**REQUIRED WORK**
Look through the listing below, find every line with the string "front", and copy it.

**RECORDS**
- - - - - - -
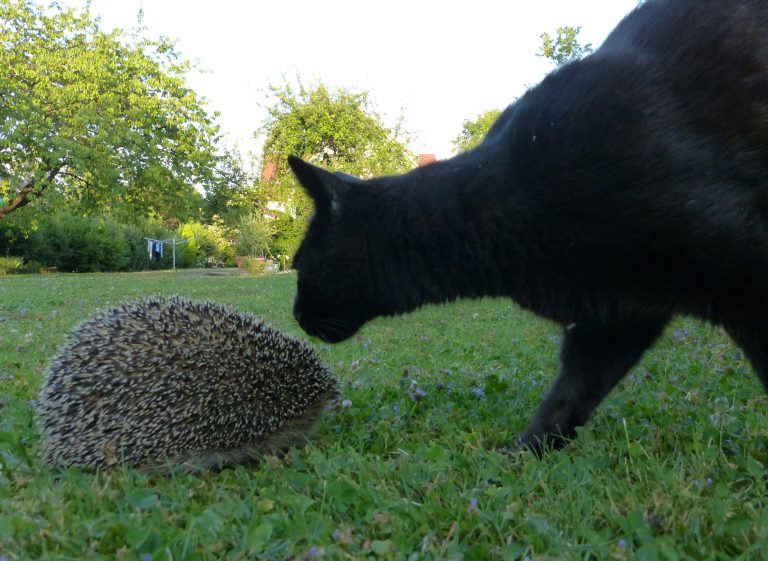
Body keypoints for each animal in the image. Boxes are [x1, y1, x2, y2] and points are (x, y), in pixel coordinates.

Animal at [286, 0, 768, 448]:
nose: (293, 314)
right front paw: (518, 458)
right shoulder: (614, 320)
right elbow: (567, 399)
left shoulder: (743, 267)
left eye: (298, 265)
- - - - - - -
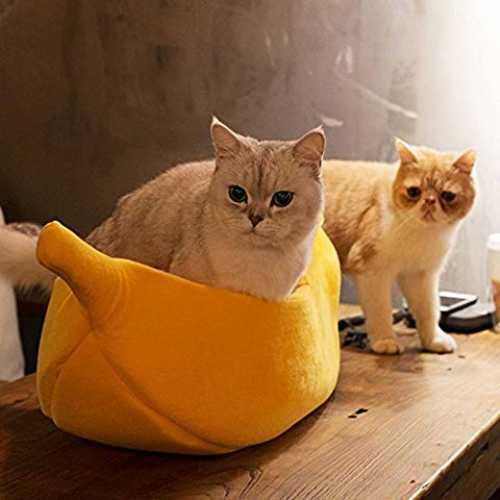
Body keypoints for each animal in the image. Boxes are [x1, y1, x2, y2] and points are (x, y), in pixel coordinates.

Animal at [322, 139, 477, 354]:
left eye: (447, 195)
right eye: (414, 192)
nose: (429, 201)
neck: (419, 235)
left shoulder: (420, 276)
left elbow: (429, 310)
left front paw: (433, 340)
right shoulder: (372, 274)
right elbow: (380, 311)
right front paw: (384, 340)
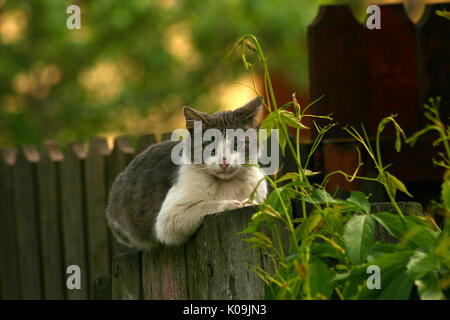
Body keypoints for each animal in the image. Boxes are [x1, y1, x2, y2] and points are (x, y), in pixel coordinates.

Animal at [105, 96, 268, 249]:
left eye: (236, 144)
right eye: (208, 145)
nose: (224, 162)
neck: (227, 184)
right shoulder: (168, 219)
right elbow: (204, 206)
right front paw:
- - - - - - -
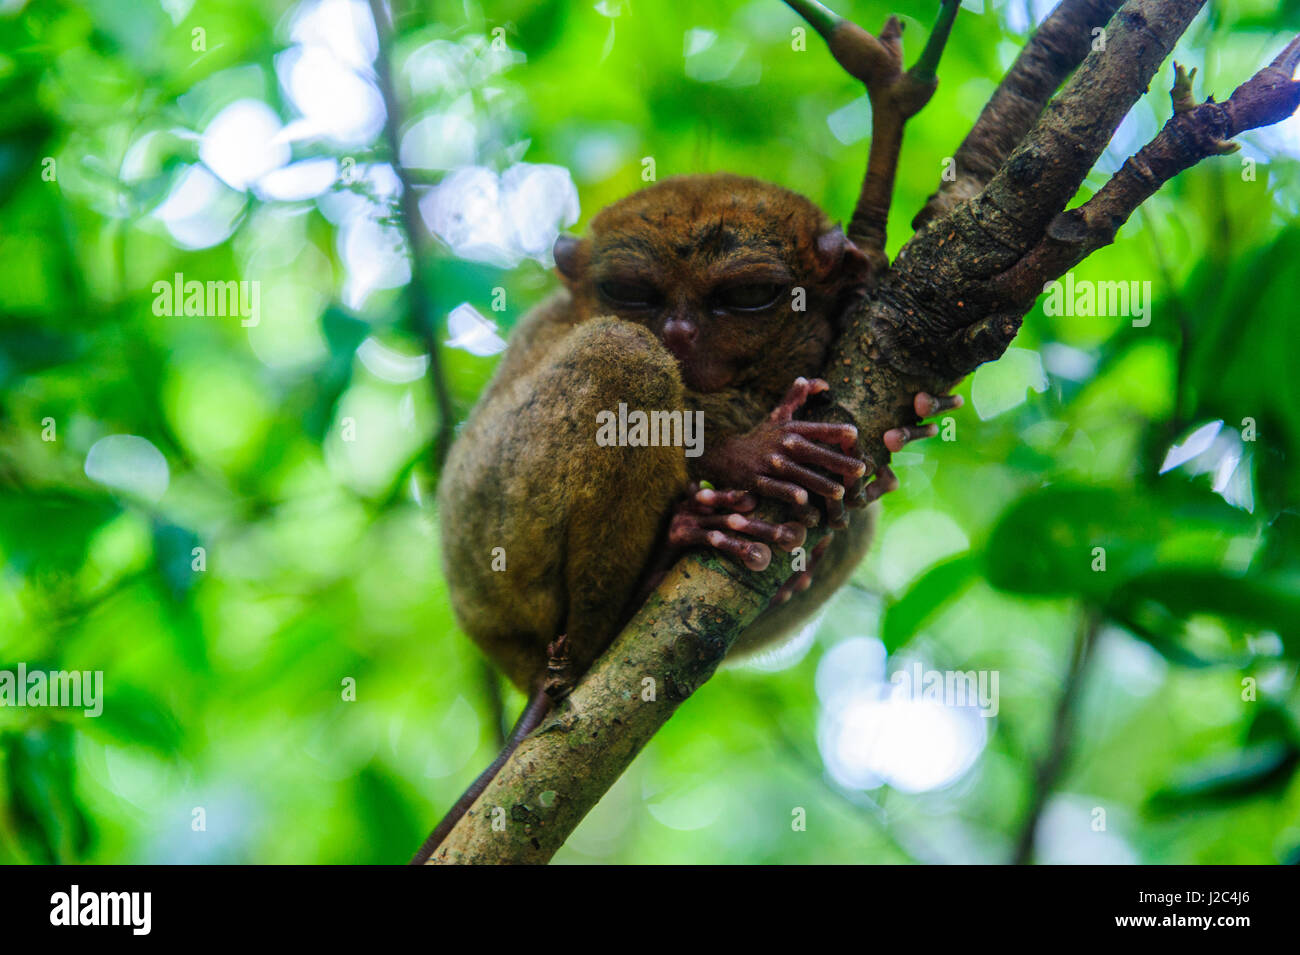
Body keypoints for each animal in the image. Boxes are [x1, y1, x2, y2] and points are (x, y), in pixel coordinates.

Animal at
- - - - - - -
**PROBLEM SOLUTION**
right front paw: (518, 458)
left front paw: (433, 340)
right front paw: (384, 340)
right front paw:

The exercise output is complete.